A presente decisão do Governo foi comunicada à Assembleia da República, nos termos do artigo 3.º da Lei n.º 46/2003, de 22 de agosto.
Assim, nos termos do n.º 1 do artigo 12.º e da alínea f) do n.º 3 do artigo 14.º da Lei de Defesa Nacional, aprovada pela Lei Orgânica n.º 1-B/2009, de 7 de julho, na sua redação atual, e nos termos do n.º 1 do artigo 2.º do Decreto-Lei n.º 233/96, de 7 de dezembro, na sua redação atual, manda o Governo, pela Ministra da Defesa Nacional, o seguinte:
1 - Autorizo o Chefe do Estado-Maior-General das Forças Armadas a empregar e a sustentar, como contributo de Portugal para a MINUSMA, em 2022, um efetivo de dois militares no Quartel-General da Missão (MHQ), por um ano.
2 - A participação nacional identificada no número anterior fica na dependência direta do Chefe do Estado-Maior-General das Forças Armadas.

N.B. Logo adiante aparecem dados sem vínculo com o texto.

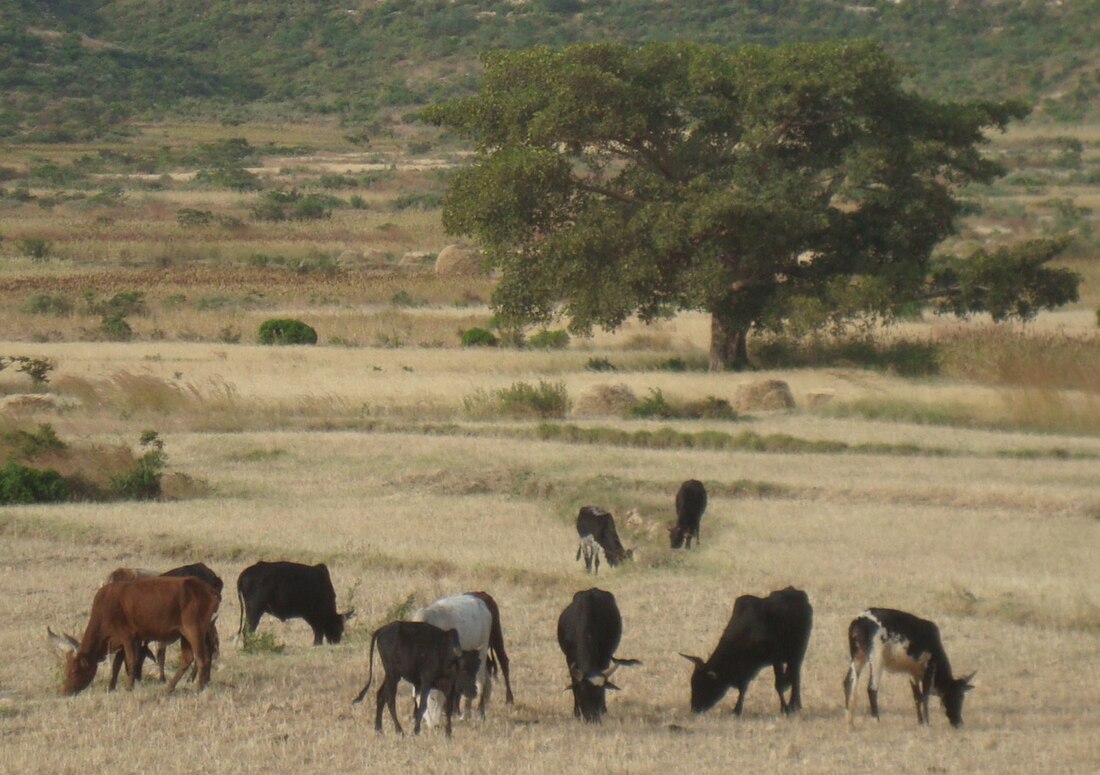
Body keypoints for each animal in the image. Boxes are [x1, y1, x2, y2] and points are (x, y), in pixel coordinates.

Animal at [50, 576, 222, 694]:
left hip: (194, 630)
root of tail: (209, 590)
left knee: (201, 657)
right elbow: (117, 665)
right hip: (186, 634)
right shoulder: (124, 640)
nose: (65, 692)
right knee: (189, 658)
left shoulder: (129, 637)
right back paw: (171, 688)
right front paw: (111, 686)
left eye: (74, 671)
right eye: (66, 670)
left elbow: (131, 661)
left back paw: (199, 687)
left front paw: (129, 687)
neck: (106, 606)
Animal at [352, 615, 481, 738]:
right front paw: (416, 730)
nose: (473, 692)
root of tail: (382, 630)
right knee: (390, 700)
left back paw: (379, 729)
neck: (445, 656)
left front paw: (448, 733)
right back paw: (399, 730)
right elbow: (422, 706)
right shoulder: (425, 684)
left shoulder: (449, 688)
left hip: (391, 676)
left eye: (476, 669)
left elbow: (448, 708)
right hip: (393, 675)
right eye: (463, 669)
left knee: (381, 696)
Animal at [554, 584, 642, 721]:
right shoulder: (569, 659)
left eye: (600, 694)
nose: (592, 718)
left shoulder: (604, 657)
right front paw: (576, 712)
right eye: (581, 691)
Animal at [673, 584, 814, 712]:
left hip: (798, 652)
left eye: (703, 684)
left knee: (796, 676)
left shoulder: (776, 658)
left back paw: (795, 704)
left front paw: (785, 708)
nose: (694, 709)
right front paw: (737, 709)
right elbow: (743, 686)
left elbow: (779, 684)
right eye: (692, 683)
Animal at [844, 606, 976, 729]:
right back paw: (876, 721)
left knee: (849, 682)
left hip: (858, 657)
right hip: (876, 659)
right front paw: (927, 723)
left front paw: (920, 722)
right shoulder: (928, 669)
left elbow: (917, 697)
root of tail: (860, 619)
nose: (958, 723)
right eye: (956, 697)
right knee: (872, 688)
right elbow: (925, 696)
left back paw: (850, 724)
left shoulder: (912, 673)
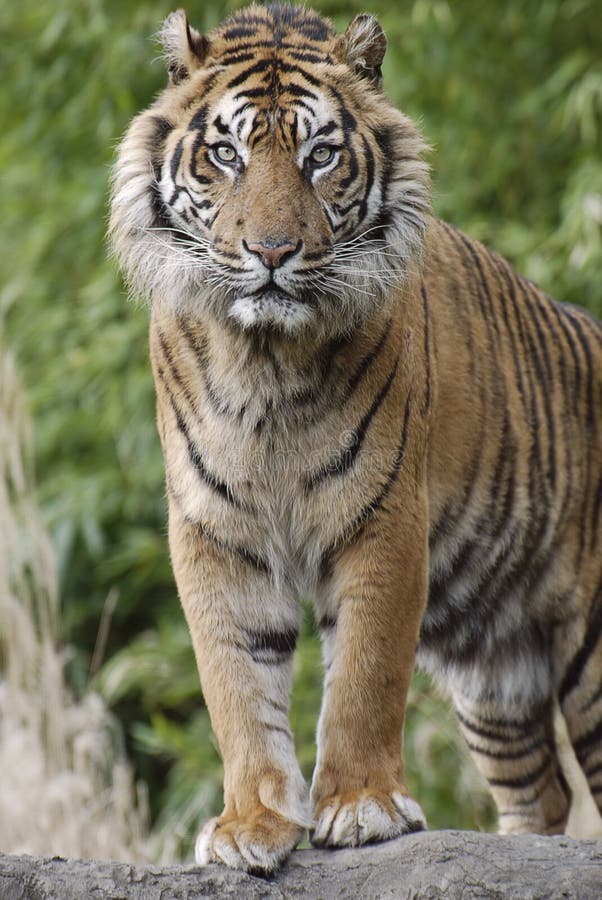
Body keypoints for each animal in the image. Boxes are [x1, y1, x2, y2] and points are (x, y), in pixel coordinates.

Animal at [109, 0, 600, 872]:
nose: (272, 252)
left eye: (321, 155)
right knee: (541, 791)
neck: (265, 361)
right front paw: (250, 824)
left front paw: (363, 807)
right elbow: (235, 683)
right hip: (498, 674)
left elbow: (366, 674)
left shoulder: (383, 516)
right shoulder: (214, 530)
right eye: (226, 154)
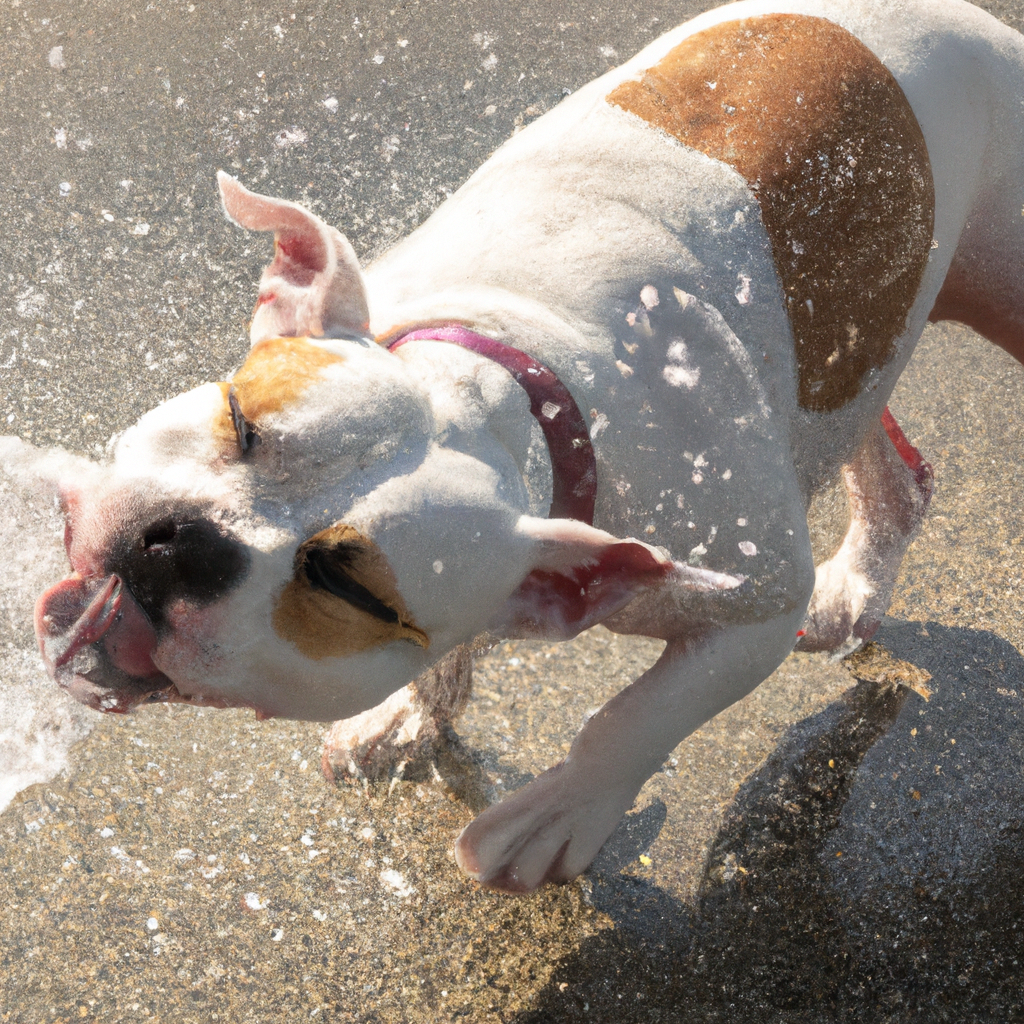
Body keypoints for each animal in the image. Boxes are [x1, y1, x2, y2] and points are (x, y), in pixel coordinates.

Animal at [9, 0, 1024, 892]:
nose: (180, 542)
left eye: (349, 590)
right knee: (870, 425)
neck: (514, 390)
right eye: (237, 418)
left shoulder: (754, 609)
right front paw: (407, 715)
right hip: (857, 337)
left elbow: (634, 716)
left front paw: (557, 815)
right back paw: (858, 585)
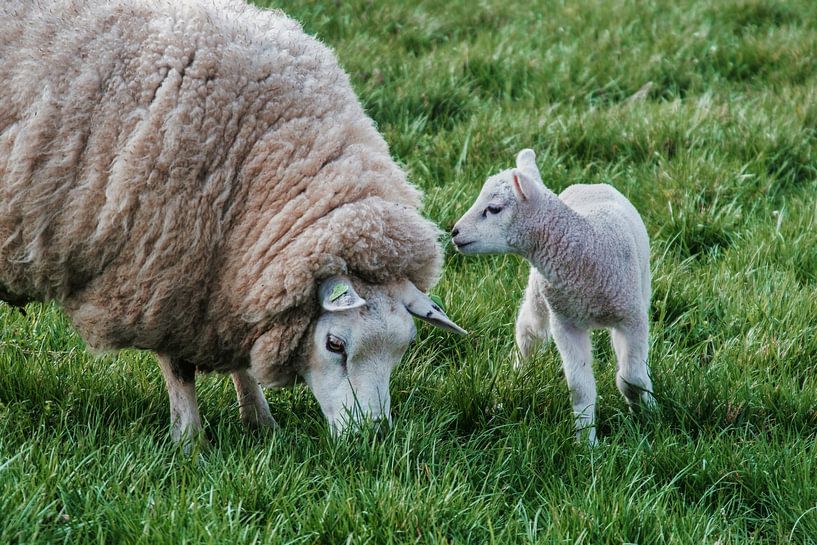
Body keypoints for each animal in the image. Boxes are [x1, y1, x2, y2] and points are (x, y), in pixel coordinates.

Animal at [0, 0, 466, 444]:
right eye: (335, 344)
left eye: (404, 347)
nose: (370, 437)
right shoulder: (165, 275)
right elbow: (180, 368)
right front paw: (191, 443)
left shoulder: (223, 276)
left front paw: (261, 423)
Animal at [452, 148, 656, 442]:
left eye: (494, 208)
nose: (454, 232)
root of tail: (588, 185)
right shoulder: (566, 323)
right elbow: (580, 388)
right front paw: (586, 443)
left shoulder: (632, 318)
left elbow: (631, 378)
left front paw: (648, 414)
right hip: (540, 295)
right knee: (529, 332)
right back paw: (517, 376)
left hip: (638, 291)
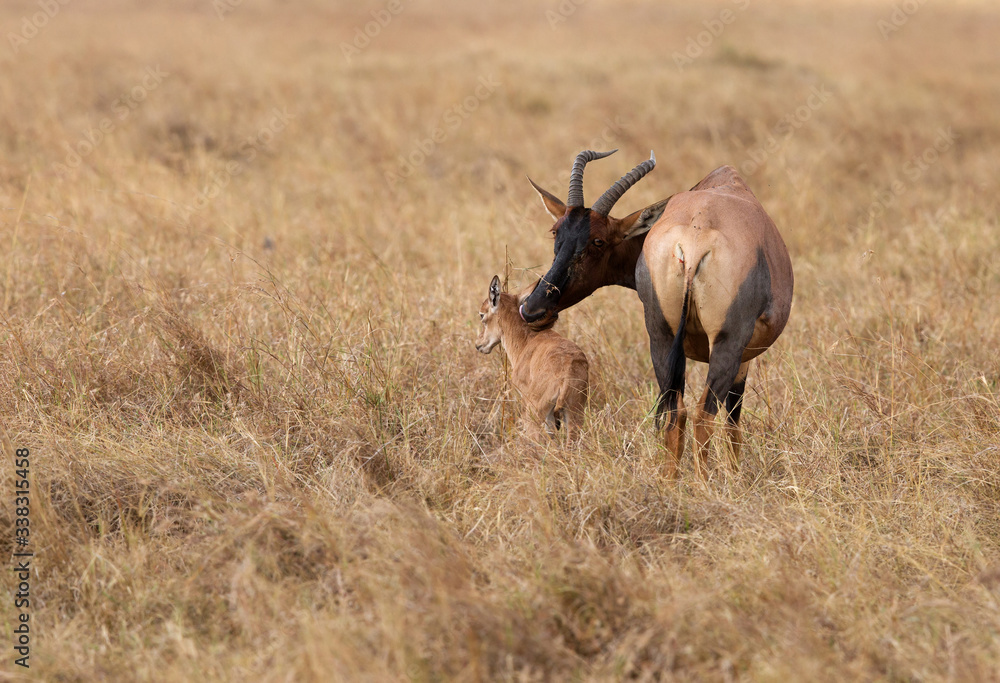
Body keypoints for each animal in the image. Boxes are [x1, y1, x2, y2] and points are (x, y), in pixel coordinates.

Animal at [476, 275, 589, 440]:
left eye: (482, 314)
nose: (479, 344)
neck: (528, 340)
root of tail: (567, 376)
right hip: (574, 416)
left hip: (535, 415)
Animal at [519, 150, 793, 478]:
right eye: (556, 232)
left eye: (598, 240)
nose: (531, 309)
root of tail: (695, 239)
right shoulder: (743, 357)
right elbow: (733, 420)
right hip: (726, 344)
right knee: (703, 415)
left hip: (660, 336)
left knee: (676, 413)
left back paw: (669, 482)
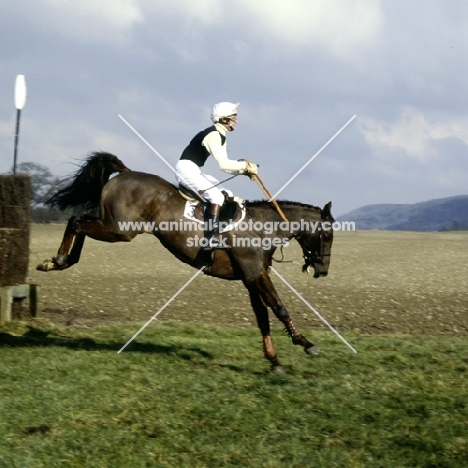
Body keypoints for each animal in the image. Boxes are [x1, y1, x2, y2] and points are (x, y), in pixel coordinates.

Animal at [38, 152, 334, 372]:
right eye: (328, 235)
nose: (322, 271)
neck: (262, 227)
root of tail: (125, 172)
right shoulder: (256, 275)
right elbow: (279, 308)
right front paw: (306, 343)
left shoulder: (251, 278)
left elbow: (263, 316)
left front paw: (274, 359)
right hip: (120, 231)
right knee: (76, 221)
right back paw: (59, 260)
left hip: (114, 228)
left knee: (78, 221)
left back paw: (60, 261)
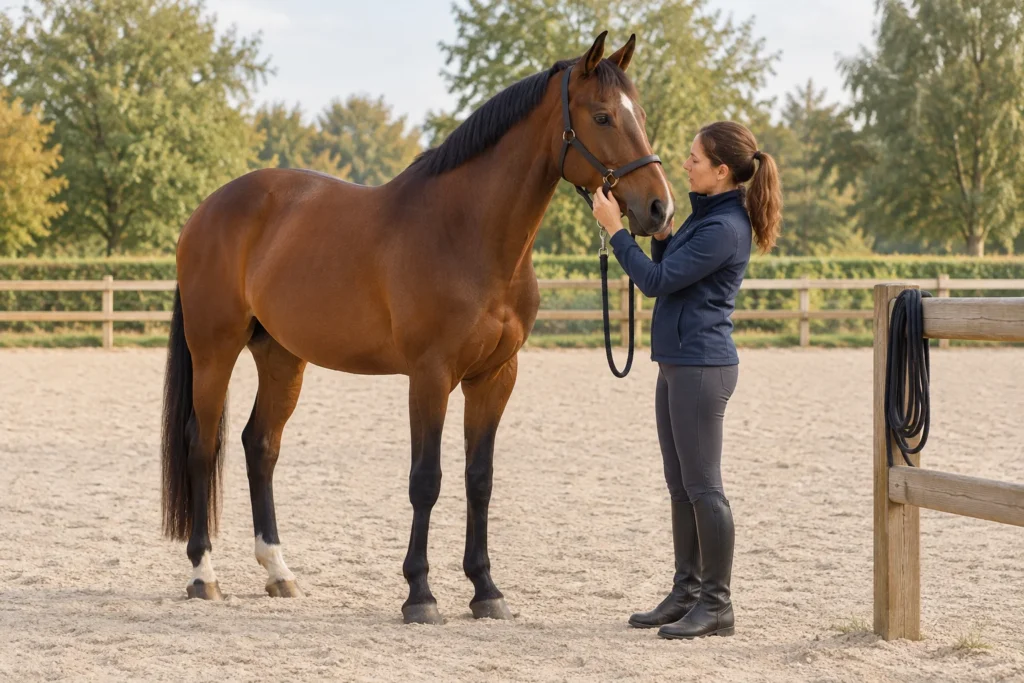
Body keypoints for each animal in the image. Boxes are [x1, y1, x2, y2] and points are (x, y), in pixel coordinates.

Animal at [160, 30, 675, 624]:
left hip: (282, 357)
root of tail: (206, 211)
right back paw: (203, 575)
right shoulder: (430, 376)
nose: (660, 208)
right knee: (202, 445)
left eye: (640, 114)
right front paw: (420, 594)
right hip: (214, 351)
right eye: (602, 116)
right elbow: (426, 480)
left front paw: (486, 590)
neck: (468, 233)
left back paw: (278, 571)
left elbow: (480, 479)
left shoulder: (496, 377)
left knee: (260, 445)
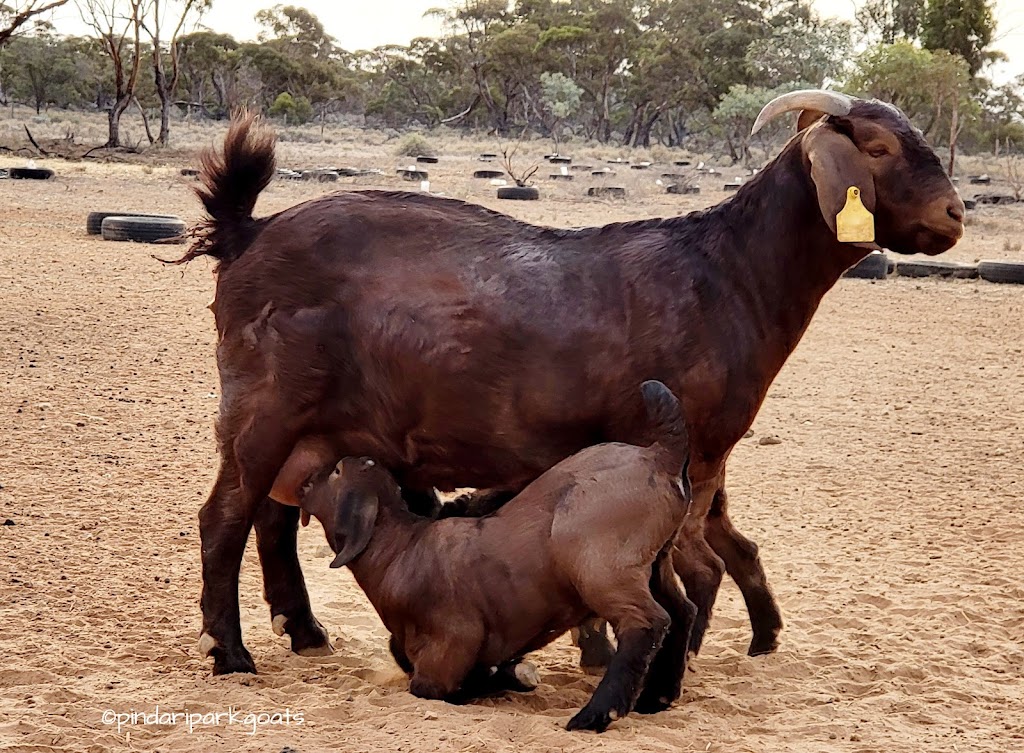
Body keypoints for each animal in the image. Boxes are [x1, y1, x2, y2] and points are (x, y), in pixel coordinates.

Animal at [177, 90, 964, 676]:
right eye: (880, 149)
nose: (954, 215)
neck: (727, 272)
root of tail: (248, 231)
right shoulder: (691, 454)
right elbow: (688, 568)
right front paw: (657, 659)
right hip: (263, 410)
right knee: (225, 518)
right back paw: (232, 651)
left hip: (311, 428)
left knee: (276, 514)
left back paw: (303, 630)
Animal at [283, 380, 696, 732]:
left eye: (336, 471)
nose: (305, 482)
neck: (401, 547)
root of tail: (660, 455)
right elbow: (402, 654)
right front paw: (512, 674)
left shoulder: (453, 641)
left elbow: (431, 687)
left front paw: (510, 676)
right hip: (655, 561)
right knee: (680, 610)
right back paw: (655, 699)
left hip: (602, 567)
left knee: (647, 621)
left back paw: (595, 714)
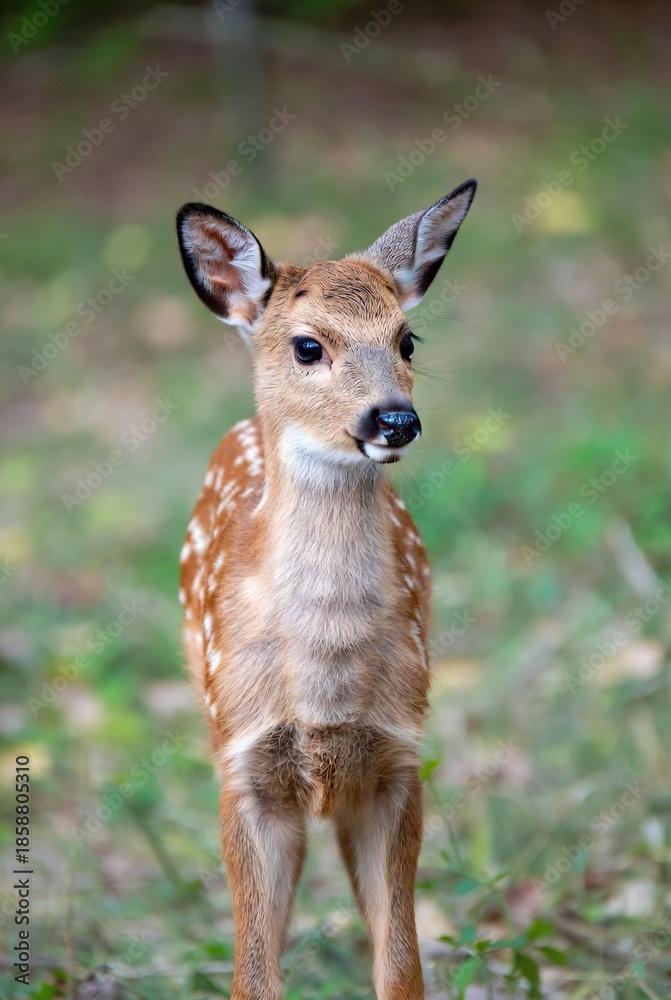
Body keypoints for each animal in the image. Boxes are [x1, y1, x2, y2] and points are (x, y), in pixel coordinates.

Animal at [176, 178, 477, 1000]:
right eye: (308, 345)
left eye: (408, 340)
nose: (394, 419)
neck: (323, 681)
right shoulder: (242, 759)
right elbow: (253, 973)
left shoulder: (398, 754)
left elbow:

3 - Nos termos do n.º 5 da Portaria n.º 87/99, de 30 de dezembro de 1998, publicada no Diário da República, 2.ª série, n.º 23, de 28 de janeiro de 1999, os militares que integram a participação nacional estabelecida no n.º 1 desempenham funções em território considerado de classe C.
4 - Os encargos decorrentes da participação nacional na MINUSMA são suportados pela dotação orçamental inscrita para as Forças Nacionais Destacadas de 2022.
5 - A presente portaria revoga a Portaria n.º 210/2021, de 17 de maio, publicada no Diário da República, 2.ª série, n.º 103, de 27 de maio de 2021.
6 - A presente portaria produz efeitos desde 1 de janeiro de 2022.
3 de maio de 2022. - A Ministra da Defesa Nacional, Maria Helena Chaves Carreiras.